Work instruction => Rewrite the data starting at the line containing "## pepper_moveit_config (indigo) - 0.0.2-0" and ending at the line containing "# pepper_moveit_config-release", switching "upstream repository" to "source repository" and leaving everything else unchanged.

(Collection entries)
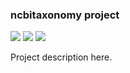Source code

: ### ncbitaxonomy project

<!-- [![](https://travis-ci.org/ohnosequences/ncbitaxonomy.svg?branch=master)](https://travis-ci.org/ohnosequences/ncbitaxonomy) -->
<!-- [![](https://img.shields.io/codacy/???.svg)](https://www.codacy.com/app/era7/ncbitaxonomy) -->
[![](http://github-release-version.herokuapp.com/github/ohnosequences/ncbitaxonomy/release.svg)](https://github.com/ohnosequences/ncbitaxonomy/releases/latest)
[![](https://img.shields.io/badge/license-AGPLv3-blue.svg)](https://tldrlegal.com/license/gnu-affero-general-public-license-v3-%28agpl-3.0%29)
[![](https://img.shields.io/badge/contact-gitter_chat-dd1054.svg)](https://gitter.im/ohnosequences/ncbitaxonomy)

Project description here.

...

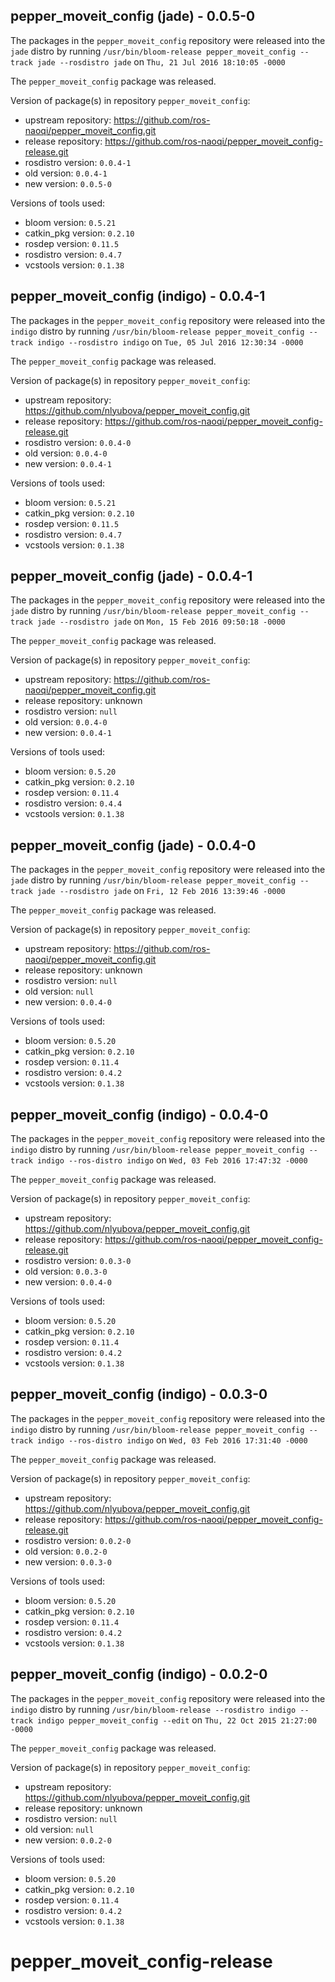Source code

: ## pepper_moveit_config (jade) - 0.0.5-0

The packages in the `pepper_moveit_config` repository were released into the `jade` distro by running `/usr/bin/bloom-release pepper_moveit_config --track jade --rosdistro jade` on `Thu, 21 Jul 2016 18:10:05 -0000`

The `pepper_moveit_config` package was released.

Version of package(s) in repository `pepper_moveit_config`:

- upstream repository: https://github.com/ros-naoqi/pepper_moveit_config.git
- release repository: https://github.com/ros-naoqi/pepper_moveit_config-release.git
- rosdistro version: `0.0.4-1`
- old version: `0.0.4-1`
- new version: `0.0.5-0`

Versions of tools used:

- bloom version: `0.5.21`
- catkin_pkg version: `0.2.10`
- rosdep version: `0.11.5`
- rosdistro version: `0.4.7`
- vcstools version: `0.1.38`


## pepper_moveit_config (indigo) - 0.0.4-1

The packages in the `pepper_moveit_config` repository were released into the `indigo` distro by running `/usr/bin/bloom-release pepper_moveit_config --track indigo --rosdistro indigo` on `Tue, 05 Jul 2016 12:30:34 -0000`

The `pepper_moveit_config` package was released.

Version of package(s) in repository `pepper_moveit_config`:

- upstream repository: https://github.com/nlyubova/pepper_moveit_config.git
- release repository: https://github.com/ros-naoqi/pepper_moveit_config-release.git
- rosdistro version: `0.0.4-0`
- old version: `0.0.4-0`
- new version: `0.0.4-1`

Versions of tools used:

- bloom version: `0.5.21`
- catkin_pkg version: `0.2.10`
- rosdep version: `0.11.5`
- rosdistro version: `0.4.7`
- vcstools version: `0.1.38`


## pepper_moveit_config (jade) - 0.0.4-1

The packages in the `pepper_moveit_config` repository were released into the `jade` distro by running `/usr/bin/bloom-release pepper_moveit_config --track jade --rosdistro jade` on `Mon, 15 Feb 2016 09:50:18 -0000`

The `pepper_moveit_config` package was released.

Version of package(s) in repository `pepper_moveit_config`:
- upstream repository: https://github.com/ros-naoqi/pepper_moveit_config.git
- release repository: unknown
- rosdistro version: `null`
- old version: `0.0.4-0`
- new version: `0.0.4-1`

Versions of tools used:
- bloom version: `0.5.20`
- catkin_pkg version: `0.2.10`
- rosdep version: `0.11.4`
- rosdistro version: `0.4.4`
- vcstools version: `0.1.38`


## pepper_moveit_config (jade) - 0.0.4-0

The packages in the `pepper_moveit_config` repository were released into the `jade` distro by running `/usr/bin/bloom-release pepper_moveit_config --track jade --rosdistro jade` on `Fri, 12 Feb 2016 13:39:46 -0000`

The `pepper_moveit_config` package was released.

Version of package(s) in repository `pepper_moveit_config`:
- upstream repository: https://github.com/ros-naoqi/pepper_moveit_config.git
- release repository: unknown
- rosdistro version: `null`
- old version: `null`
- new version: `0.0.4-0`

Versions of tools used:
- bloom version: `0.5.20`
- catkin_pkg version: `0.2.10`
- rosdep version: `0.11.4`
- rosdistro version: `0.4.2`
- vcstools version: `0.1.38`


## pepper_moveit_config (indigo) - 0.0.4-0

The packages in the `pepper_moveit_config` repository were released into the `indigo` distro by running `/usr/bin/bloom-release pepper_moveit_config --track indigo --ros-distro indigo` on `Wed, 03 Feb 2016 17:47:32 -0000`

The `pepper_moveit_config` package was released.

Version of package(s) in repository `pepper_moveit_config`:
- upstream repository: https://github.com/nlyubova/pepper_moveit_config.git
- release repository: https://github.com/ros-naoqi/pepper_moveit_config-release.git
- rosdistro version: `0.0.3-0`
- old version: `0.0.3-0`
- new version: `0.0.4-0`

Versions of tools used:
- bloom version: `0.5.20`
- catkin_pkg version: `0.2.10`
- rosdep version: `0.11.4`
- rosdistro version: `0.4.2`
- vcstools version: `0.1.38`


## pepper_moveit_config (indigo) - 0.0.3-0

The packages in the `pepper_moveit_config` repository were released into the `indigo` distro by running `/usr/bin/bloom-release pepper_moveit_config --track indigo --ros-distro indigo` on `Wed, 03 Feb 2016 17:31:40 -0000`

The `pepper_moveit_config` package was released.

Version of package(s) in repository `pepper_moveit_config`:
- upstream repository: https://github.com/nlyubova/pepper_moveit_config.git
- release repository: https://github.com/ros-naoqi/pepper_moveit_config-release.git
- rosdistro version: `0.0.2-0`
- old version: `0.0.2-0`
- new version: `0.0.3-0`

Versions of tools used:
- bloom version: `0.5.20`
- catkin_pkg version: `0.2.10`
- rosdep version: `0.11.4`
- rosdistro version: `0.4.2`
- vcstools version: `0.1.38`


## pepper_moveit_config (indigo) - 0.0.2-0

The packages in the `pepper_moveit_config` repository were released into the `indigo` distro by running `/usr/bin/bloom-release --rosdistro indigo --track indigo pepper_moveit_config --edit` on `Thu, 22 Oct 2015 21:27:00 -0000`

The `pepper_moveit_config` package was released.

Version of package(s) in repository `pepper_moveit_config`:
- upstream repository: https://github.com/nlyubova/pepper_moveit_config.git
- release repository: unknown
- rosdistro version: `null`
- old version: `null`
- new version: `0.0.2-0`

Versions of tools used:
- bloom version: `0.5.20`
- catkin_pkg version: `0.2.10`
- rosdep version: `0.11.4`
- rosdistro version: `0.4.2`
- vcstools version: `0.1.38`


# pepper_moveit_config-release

The answer =>
## pepper_moveit_config (indigo) - 0.0.2-0

The packages in the `pepper_moveit_config` repository were released into the `indigo` distro by running `/usr/bin/bloom-release --rosdistro indigo --track indigo pepper_moveit_config --edit` on `Thu, 22 Oct 2015 21:27:00 -0000`

The `pepper_moveit_config` package was released.

Version of package(s) in repository `pepper_moveit_config`:
- source repository: https://github.com/nlyubova/pepper_moveit_config.git
- release repository: unknown
- rosdistro version: `null`
- old version: `null`
- new version: `0.0.2-0`

Versions of tools used:
- bloom version: `0.5.20`
- catkin_pkg version: `0.2.10`
- rosdep version: `0.11.4`
- rosdistro version: `0.4.2`
- vcstools version: `0.1.38`


# pepper_moveit_config-release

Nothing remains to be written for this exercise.